HL Deb 24 April 1968 vol 291 c626

2.42 p.m.

LORD BROCKWAY

My Lords, I beg leave to ask the second Question which stands in my name on the Order Paper.

[The Question was as follows:

To ask Her Majesty's Government whether the Inter-Departmental Committee of the Ministry of Defence has reached a decision on the recommendations of the Latey Committee that juveniles in the armed forces should have the right of release within three months after their eighteenth birthday.]
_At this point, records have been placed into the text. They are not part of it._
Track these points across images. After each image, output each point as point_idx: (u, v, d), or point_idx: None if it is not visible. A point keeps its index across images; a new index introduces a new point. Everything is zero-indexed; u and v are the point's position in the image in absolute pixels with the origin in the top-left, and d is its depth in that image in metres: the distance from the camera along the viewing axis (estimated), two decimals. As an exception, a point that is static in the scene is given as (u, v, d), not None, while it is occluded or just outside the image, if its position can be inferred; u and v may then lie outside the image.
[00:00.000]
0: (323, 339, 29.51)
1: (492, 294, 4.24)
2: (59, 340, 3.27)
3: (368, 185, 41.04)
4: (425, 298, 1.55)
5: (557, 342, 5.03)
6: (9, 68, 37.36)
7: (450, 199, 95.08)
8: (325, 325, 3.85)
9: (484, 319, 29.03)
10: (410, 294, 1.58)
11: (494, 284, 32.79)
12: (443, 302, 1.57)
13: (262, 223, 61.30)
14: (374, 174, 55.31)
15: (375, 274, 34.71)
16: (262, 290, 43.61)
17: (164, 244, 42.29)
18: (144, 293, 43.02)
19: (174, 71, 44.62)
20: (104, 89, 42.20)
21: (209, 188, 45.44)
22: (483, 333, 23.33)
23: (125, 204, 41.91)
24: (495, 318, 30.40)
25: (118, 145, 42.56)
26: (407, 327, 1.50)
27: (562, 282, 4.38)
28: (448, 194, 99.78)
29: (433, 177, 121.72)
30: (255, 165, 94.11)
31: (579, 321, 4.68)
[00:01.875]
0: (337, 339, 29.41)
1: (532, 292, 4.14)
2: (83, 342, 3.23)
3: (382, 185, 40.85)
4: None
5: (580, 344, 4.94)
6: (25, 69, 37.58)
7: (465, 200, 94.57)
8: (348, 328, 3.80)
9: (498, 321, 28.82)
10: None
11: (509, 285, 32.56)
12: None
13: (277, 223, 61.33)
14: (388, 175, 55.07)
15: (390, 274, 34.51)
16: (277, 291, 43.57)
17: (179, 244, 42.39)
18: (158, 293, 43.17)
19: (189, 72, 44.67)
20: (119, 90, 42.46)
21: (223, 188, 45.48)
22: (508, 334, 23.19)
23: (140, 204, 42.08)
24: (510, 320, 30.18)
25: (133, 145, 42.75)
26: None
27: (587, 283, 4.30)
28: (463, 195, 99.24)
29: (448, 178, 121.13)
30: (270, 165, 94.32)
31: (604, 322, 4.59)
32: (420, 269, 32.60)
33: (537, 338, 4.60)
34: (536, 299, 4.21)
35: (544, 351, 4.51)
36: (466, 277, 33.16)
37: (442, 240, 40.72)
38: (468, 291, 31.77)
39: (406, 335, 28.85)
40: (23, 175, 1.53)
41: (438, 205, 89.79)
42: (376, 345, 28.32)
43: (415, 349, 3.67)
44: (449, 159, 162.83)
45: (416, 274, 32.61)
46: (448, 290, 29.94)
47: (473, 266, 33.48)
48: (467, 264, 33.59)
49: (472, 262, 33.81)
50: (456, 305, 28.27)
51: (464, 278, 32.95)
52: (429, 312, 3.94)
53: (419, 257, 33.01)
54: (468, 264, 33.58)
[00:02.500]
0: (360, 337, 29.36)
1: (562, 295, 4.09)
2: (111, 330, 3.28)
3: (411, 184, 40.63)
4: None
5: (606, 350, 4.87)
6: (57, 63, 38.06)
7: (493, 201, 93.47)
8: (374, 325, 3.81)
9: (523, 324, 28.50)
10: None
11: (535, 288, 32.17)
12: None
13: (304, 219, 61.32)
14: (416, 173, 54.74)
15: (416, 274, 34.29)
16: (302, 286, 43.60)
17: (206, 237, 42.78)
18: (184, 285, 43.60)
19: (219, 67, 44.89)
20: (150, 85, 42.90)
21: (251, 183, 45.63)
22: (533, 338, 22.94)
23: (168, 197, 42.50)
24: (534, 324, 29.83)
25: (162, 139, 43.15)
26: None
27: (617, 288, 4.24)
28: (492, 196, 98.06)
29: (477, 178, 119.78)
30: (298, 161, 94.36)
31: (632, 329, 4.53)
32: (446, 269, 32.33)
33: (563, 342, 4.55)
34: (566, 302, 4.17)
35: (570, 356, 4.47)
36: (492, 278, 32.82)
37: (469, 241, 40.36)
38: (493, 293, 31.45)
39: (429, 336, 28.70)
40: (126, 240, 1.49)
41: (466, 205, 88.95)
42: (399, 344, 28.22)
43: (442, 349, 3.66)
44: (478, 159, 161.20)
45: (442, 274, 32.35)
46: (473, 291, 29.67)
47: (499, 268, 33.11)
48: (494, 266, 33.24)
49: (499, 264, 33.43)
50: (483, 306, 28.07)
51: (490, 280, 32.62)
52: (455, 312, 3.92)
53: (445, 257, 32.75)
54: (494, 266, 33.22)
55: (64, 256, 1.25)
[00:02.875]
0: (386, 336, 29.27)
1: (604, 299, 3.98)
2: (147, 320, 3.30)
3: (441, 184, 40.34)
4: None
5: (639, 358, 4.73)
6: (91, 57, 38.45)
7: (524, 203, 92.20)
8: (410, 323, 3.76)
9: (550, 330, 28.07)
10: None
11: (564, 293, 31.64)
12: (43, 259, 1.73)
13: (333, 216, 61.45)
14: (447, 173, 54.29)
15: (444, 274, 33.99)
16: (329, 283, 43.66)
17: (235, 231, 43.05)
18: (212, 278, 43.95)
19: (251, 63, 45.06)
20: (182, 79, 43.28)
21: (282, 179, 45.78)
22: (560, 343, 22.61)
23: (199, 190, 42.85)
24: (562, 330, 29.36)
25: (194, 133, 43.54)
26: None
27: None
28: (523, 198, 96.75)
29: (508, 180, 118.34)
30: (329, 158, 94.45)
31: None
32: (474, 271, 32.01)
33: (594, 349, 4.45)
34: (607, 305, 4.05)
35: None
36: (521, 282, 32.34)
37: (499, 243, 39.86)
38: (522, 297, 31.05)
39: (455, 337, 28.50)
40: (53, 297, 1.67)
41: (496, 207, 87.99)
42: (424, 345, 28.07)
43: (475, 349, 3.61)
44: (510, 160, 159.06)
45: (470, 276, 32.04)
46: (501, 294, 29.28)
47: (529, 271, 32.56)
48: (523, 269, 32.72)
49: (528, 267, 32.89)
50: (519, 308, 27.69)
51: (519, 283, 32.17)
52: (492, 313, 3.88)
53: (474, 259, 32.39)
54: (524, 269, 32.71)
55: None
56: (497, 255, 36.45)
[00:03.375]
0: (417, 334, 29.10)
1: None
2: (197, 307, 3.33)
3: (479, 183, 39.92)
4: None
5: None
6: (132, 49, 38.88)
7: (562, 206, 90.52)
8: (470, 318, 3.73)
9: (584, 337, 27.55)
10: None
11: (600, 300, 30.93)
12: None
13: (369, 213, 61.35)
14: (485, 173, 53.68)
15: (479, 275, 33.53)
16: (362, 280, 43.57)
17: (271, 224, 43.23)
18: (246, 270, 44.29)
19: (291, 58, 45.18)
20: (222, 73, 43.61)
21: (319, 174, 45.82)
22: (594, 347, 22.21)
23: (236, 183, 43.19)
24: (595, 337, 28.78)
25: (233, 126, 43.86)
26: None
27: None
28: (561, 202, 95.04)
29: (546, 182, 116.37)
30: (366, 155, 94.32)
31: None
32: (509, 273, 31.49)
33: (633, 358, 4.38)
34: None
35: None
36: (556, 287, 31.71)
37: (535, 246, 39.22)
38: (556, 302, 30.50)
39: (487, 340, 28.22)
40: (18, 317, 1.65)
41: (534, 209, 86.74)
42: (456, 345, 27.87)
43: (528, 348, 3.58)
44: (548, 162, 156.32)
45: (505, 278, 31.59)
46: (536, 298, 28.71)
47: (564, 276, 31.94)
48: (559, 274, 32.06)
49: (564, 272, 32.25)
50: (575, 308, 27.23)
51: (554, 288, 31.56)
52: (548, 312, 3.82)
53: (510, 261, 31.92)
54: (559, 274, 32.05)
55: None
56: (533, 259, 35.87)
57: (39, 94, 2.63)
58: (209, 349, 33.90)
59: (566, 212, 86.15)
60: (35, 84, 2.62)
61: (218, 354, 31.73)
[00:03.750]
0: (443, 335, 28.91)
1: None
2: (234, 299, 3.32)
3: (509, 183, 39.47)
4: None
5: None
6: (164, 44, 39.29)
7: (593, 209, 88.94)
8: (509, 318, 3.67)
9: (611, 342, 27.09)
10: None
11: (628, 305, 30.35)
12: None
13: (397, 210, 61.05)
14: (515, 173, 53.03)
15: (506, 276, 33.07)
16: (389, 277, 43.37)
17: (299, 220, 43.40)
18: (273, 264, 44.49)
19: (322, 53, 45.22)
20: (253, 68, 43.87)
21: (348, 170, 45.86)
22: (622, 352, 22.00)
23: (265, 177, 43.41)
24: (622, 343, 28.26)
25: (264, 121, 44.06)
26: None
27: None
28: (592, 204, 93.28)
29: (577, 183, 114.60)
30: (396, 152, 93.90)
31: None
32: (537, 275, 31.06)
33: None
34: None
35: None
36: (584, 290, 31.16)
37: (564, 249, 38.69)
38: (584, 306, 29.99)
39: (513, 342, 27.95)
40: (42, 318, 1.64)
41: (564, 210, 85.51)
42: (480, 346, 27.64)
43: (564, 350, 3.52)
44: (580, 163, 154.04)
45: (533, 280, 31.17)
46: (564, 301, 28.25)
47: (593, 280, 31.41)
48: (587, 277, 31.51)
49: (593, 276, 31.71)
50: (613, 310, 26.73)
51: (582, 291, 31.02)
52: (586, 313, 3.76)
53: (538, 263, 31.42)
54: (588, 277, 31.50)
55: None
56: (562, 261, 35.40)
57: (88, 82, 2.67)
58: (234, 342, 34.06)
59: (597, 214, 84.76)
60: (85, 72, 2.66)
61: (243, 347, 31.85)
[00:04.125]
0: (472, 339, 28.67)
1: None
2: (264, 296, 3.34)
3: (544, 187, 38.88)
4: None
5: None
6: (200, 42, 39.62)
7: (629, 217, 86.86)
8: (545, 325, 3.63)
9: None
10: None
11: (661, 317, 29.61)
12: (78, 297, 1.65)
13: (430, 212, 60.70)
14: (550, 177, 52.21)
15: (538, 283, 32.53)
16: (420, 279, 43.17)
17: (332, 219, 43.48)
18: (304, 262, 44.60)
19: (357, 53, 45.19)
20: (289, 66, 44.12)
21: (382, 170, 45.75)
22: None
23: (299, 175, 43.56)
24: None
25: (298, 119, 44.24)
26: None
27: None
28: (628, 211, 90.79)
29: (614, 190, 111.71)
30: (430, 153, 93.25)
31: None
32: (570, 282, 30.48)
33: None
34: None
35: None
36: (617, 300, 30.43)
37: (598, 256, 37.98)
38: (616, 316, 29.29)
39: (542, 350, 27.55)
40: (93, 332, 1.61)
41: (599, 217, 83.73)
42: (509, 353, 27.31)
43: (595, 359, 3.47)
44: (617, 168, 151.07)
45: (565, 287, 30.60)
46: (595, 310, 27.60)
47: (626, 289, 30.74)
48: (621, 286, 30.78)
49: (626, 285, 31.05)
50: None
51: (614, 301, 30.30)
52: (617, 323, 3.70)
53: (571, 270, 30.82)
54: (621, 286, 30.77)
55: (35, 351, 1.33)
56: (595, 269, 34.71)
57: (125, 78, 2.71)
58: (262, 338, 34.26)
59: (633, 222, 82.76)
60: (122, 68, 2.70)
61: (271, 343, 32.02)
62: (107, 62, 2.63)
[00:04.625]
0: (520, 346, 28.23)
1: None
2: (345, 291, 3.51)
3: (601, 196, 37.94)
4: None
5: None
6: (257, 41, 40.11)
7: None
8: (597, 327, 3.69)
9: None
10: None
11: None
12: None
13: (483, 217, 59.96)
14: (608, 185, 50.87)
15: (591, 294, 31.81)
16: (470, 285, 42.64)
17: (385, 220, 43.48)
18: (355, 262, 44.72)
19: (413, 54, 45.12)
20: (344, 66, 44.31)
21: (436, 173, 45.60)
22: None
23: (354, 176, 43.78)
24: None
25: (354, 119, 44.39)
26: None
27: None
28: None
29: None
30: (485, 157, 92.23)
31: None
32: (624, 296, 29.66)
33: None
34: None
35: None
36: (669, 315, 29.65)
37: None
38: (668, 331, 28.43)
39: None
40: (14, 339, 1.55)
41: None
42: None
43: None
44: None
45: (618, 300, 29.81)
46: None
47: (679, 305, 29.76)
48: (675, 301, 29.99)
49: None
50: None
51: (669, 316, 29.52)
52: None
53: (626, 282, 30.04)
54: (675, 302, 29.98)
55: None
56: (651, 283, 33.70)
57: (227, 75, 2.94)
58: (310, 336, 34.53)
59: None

THE PAYMASTER GENERAL (LORD SHACKLETON)

My Lads, the studies on this difficult and complex problem are not yet sufficiently advanced to allow a decision to be taken.

LORD BROCKWAY

My Lords, is my noble friend aware that it is now exactly a year since an all-Party deputation went to the Minister on this matter, and that we were promised a decision within eight months of the publication of the Latey Report last August? How long is it going to be before the Ministry of Defence comes to a solution on this quite elementary human right of boys of 18 to decide their future?

LORD SHACKLETON

My Lords, we have debated this subject in this House at considerable length, and it is a measure of my noble friend's success in pressing his case that the matter is being examined and re-examined. I should make clear at this stage that it is not just the Ministry of Defence which is examining the subject. The examination is being pressed forward with a sense of urgency, but it is difficult to reconcile opposing requirements and it is important that the work should not be done hastily. The decision which the noble Lord might have got within the eight months might not have been one which he would have liked very much.